Base Narrow Canines

Base Narrow Canines

The most common orthodontic abnormality seen in dogs is base narrow canines. In this condition the lower canine teeth are angled straight upward, instead of tipping outward. Some patients may display only mild contact of the affected canines with the upper gums, requiring minimal intervention. Others may show direct traumatic contact with the tissue of the upper hard palate and secondary deep defects can occur. These contact points are painful, and require correction as soon as possible, even if overt signs of pain have not been noted.

Base narrow canines can develop for many reasons. Persistence of the deciduous lower canines (“retained baby teeth”) is a frequent cause of this malocclusion. If the deciduous canines fail to exfoliate in a timely fashion, the permanent canines can be displaced. Often times, the persistent deciduous canines are also base narrow in orientation.

Another cause for the base narrow positioning is jaw length discrepancy. Overbite dentition (type 2 malocclusion ) places the lower canines in an abnormal position. The lower canine teeth in this state may not clear the upper tissue without trauma. In some cases the lower canines are trapped to the inside of the upper canines. This can result in contact trauma to the upper canine teeth, putting their long-term health at risk.

For base narrow canines in puppies, extraction or orthodontic correction are viable options. Both treatments eliminate discomfort from traumatic tooth-to-palate contact.  If extraction is elected, careful controlled removal of the tooth must be achieved with care to avoid damaging the unerupted adult tooth. It is especially important for a clinician to understand the normal anatomy and the positional relationships of the deciduous teeth with respect to the permanent teeth. As with any dental extraction procedure, pre-operative dental radiographs are obligatory. Anesthesia must be tailored for the juvenile patient with appropriate medication, careful monitoring, and a good pain control plan. Extraction may help with positioning angles of the erupting adult canine teeth but success is variable.
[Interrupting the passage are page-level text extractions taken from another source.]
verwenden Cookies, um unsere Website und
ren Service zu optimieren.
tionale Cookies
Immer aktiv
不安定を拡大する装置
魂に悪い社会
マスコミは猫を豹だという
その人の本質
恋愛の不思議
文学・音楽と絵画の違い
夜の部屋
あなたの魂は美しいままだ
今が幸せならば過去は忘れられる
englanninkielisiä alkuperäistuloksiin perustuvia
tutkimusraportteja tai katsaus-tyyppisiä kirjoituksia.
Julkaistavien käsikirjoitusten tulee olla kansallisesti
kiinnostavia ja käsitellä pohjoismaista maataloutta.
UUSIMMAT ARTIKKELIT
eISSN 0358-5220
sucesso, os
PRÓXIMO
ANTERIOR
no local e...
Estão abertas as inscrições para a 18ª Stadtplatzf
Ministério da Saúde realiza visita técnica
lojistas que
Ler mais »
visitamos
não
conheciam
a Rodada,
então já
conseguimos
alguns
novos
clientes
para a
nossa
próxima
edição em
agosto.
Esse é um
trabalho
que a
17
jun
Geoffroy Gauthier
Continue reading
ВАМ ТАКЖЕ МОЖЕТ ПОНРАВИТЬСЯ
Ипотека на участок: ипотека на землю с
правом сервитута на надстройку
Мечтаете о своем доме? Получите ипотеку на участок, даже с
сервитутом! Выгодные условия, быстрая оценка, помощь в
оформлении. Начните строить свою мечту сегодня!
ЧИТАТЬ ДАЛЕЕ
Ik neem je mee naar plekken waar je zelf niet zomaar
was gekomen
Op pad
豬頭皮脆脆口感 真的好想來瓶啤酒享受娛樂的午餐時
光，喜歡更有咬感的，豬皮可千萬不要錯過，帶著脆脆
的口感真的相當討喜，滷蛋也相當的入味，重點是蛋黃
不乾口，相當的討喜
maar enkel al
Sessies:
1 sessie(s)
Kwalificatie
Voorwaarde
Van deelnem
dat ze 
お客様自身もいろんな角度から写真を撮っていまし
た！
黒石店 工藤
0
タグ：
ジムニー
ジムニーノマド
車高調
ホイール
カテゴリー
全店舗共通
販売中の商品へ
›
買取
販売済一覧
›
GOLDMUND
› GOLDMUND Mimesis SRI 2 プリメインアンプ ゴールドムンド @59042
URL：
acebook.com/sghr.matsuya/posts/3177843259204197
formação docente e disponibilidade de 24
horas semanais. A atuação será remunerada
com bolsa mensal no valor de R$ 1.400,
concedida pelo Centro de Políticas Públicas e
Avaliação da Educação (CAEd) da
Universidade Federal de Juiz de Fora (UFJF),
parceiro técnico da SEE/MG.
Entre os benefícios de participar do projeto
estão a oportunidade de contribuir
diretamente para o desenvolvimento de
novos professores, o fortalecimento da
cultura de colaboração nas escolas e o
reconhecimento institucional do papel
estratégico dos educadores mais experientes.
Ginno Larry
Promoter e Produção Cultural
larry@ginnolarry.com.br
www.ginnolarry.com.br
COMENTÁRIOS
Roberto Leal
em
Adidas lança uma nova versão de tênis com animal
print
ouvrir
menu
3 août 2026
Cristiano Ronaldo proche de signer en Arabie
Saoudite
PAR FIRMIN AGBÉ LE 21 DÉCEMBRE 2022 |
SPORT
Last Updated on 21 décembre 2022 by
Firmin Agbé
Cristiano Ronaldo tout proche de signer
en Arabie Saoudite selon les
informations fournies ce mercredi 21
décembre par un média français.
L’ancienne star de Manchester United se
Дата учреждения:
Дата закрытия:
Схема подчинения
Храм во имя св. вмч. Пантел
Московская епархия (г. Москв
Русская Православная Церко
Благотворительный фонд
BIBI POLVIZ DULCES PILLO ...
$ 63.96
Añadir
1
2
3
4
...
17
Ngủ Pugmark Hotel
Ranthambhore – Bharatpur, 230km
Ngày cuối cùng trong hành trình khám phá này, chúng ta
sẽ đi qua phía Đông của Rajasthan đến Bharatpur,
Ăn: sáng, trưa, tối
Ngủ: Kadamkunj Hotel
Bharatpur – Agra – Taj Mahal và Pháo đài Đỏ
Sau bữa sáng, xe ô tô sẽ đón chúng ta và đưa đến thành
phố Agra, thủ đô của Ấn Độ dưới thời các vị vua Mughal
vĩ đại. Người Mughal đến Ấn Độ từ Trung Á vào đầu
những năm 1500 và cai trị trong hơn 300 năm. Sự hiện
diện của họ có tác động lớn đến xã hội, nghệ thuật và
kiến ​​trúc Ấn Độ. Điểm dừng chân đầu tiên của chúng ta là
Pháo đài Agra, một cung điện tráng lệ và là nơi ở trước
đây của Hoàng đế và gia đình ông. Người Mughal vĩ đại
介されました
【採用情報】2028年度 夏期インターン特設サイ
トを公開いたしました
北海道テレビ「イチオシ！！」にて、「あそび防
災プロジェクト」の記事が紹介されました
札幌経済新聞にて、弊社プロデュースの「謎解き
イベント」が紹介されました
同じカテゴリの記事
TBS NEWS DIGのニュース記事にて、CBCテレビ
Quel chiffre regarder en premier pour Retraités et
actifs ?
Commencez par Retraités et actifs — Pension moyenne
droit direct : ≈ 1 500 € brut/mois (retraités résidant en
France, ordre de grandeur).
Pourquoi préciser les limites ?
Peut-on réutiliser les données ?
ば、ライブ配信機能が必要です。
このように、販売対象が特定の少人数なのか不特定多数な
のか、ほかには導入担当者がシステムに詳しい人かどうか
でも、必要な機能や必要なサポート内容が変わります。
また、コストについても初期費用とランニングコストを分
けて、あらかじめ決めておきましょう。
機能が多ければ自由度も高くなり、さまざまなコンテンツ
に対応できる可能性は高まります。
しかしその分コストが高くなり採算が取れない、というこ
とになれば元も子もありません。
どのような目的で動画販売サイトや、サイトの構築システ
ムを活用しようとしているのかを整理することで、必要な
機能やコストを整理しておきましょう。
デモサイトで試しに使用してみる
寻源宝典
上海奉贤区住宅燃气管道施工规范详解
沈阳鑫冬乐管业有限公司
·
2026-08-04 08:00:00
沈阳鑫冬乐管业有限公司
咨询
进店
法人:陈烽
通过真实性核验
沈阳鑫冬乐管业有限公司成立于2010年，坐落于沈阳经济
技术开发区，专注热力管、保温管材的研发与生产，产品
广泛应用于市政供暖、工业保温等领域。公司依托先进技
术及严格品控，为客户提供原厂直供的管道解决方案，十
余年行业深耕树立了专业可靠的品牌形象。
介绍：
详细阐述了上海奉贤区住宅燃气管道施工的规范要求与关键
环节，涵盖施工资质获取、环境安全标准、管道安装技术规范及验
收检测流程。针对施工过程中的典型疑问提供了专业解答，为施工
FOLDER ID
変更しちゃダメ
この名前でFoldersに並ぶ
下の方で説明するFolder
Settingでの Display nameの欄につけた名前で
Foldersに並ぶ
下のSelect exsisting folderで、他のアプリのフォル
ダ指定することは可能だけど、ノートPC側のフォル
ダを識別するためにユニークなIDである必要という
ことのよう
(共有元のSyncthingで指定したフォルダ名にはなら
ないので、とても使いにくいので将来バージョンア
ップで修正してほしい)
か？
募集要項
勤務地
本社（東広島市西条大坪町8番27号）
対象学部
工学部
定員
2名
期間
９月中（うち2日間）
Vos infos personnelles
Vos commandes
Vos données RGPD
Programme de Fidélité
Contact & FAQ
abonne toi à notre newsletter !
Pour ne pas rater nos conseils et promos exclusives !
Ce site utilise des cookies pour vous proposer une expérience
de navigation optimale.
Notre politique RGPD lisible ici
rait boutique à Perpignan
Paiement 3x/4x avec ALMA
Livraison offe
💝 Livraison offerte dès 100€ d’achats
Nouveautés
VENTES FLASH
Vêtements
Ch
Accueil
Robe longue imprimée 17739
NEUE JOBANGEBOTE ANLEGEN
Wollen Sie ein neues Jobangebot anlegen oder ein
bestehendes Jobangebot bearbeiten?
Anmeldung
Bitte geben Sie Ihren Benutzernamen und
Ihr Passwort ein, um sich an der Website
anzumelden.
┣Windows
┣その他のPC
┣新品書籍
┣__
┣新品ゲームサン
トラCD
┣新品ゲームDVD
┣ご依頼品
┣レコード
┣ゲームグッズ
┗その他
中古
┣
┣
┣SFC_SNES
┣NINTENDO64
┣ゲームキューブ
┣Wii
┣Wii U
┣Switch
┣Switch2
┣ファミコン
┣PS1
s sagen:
For juvenile patients with an overbite, removing the deciduous canines at an early age can also allow for maximal growth of the lower jaw.

If orthodontic treatment is elected, application of composite crown extensions (aka camouflage orthodontics) may be considered. The tips of the base narrow teeth are artificially repositioned higher and further lateral (to the outside) with dental acrylic material. The prosthetic tips clear the lateral upper jaw, and thus encourage orthodontic movement of the misaligned teeth. No second anesthetic procedure is necessary to remove the acrylic as the teeth will naturally exfoliate in a short period of time anyway. By orthodontically tipping the puppy teeth into normal angles, the eruption angles of the adult teeth are positively influenced. Like with extractions, brief anesthesia is necessary, but no surgery is performed and pain medications are not usually needed.

For the adult pet, treatment options for base narrow canines include orthodontic repositioning, surgical repositioning, crown height reduction, and extractions.


  • Depending on the severity of the condition, orthodontic repositioning of the base narrowed lower canines by application of an inclined plane bite plate or application of acrylic crown extensions may be considered. Orthodontic repositioning takes time to correct the condition but is a non-invasive procedure.
  • Surgical repositioning is where the canine teeth are physically moved to a more normal position during a surgical procedure.
  • The canine teeth height is decreased during the crown height reduction procedure. It is important to note that this is done concurrently with vital pulp therapy, otherwise tooth death and pain will likely occur. This procedure provides immediate relief from contact and pain but should be performed by a clinician with advanced endodontic skills.
  • Finally, extraction of the lower canines can be performed. In this case, two large teeth are removed during the surgical procedure. Ideally, extraction should be performed in cases where the other treatment options can not be performed.